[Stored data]
## Begin

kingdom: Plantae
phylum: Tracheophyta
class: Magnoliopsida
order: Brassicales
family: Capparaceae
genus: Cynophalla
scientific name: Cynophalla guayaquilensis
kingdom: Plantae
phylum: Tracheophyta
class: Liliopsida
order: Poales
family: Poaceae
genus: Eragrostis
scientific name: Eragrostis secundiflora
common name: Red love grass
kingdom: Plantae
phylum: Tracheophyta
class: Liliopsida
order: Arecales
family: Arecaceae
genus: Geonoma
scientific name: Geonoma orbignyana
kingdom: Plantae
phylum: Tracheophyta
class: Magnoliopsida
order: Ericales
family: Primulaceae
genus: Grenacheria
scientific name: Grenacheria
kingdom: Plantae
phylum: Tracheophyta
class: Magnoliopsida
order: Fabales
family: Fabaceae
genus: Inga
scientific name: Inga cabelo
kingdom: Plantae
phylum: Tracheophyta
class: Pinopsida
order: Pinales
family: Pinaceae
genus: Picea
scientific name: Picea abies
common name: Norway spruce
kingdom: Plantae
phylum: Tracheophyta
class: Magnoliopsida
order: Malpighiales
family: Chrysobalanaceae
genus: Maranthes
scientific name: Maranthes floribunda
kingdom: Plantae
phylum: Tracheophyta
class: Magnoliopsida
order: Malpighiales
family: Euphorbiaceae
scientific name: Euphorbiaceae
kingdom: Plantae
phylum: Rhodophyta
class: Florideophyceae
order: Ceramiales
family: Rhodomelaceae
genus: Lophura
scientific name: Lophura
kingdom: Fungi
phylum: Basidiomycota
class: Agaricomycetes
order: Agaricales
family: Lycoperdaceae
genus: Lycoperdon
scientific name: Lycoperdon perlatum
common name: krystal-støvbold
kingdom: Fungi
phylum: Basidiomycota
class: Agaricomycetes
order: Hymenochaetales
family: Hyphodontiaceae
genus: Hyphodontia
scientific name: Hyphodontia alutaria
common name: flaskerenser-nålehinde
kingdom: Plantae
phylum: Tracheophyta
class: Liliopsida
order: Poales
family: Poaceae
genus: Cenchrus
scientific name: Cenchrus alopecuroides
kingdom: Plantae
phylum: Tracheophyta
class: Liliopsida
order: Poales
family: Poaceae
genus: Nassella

## End

Exercise brief: Rewrite all the rows above, swapping "scientific name" for "Latin name" and keeping everything else unchanged.

Exercise output:
kingdom: Plantae
phylum: Tracheophyta
class: Magnoliopsida
order: Brassicales
family: Capparaceae
genus: Cynophalla
Latin name: Cynophalla guayaquilensis
kingdom: Plantae
phylum: Tracheophyta
class: Liliopsida
order: Poales
family: Poaceae
genus: Eragrostis
Latin name: Eragrostis secundiflora
common name: Red love grass
kingdom: Plantae
phylum: Tracheophyta
class: Liliopsida
order: Arecales
family: Arecaceae
genus: Geonoma
Latin name: Geonoma orbignyana
kingdom: Plantae
phylum: Tracheophyta
class: Magnoliopsida
order: Ericales
family: Primulaceae
genus: Grenacheria
Latin name: Grenacheria
kingdom: Plantae
phylum: Tracheophyta
class: Magnoliopsida
order: Fabales
family: Fabaceae
genus: Inga
Latin name: Inga cabelo
kingdom: Plantae
phylum: Tracheophyta
class: Pinopsida
order: Pinales
family: Pinaceae
genus: Picea
Latin name: Picea abies
common name: Norway spruce
kingdom: Plantae
phylum: Tracheophyta
class: Magnoliopsida
order: Malpighiales
family: Chrysobalanaceae
genus: Maranthes
Latin name: Maranthes floribunda
kingdom: Plantae
phylum: Tracheophyta
class: Magnoliopsida
order: Malpighiales
family: Euphorbiaceae
Latin name: Euphorbiaceae
kingdom: Plantae
phylum: Rhodophyta
class: Florideophyceae
order: Ceramiales
family: Rhodomelaceae
genus: Lophura
Latin name: Lophura
kingdom: Fungi
phylum: Basidiomycota
class: Agaricomycetes
order: Agaricales
family: Lycoperdaceae
genus: Lycoperdon
Latin name: Lycoperdon perlatum
common name: krystal-støvbold
kingdom: Fungi
phylum: Basidiomycota
class: Agaricomycetes
order: Hymenochaetales
family: Hyphodontiaceae
genus: Hyphodontia
Latin name: Hyphodontia alutaria
common name: flaskerenser-nålehinde
kingdom: Plantae
phylum: Tracheophyta
class: Liliopsida
order: Poales
family: Poaceae
genus: Cenchrus
Latin name: Cenchrus alopecuroides
kingdom: Plantae
phylum: Tracheophyta
class: Liliopsida
order: Poales
family: Poaceae
genus: Nassella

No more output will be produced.